You have to ask yourself the question: "Will this event hurt Megan McArdle?" If the answer is yes, the moral hazard is beside the point. If the answer is no, it's just a matter of personal responsibility.

Daniel Harper said...

Okay, so let's *not* ask the question whether or not McArdle has ever been late on a mortgage payment, and how she might have responded had she been locked out of her home for a few hours. Instead:

1) If this was actually a penalty people had to pay for being late on rent, it'd just be yet another shitburger that poor people had to live with that they'd learn to live with. "Can I come stay at your place for a few hours? I was late on rent and the doors don't unlock until 10." Personally speaking, there have been many months in my life where I'd have taken a few hours locked out of the apartment for an extra few days in scraping rent together.

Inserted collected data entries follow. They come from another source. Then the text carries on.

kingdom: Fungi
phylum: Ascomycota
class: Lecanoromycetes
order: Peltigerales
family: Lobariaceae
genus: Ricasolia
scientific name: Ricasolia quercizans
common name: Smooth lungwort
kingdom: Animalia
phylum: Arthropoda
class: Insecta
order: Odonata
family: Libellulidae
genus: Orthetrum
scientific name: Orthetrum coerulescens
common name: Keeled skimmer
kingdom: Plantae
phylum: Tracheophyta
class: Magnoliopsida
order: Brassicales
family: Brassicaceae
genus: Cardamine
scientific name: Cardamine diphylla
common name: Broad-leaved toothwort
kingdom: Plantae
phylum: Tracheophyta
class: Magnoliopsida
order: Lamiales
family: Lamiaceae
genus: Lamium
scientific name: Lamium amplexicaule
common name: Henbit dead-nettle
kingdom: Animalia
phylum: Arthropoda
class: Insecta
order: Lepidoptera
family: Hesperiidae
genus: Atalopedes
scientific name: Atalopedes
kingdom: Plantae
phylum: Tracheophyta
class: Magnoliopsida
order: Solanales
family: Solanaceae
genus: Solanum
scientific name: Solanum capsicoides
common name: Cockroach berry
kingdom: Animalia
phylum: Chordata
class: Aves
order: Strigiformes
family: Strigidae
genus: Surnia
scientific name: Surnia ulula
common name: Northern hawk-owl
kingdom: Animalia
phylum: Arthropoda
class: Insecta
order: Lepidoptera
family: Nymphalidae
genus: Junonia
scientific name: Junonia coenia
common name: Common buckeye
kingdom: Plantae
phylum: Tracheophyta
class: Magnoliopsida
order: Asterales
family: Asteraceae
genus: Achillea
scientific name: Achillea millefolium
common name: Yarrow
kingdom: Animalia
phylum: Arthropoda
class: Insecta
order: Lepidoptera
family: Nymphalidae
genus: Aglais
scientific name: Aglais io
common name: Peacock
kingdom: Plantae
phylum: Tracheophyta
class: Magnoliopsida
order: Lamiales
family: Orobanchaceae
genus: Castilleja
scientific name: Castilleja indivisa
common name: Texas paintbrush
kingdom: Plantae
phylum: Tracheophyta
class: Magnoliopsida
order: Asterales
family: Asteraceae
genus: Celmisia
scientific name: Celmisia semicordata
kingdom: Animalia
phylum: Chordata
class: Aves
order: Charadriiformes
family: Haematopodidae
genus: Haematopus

2) Her anecdote about poor people choosing to pay for non-essentials like cable TV over rent implies that *of course* you should always pay rent first. But if rent is ~$500 and cable is ~$100 and you have ~$300 in the bank, you don't have the option of paying rent in the first place. You pay the cable bill so that at lease you have some entertainment and you deal with the rent check when it comes. Has McArdle never juggled bills? Don't answer that -- I know the answer.

Clever Pseudonym said...

Poverty to Megan is not being able to afford stylish clothes.

Susan of Texas said...

If people adjusted to the punishment I'm sure McArdle would come up with some new ones to teach them a lesson about personal responsibility.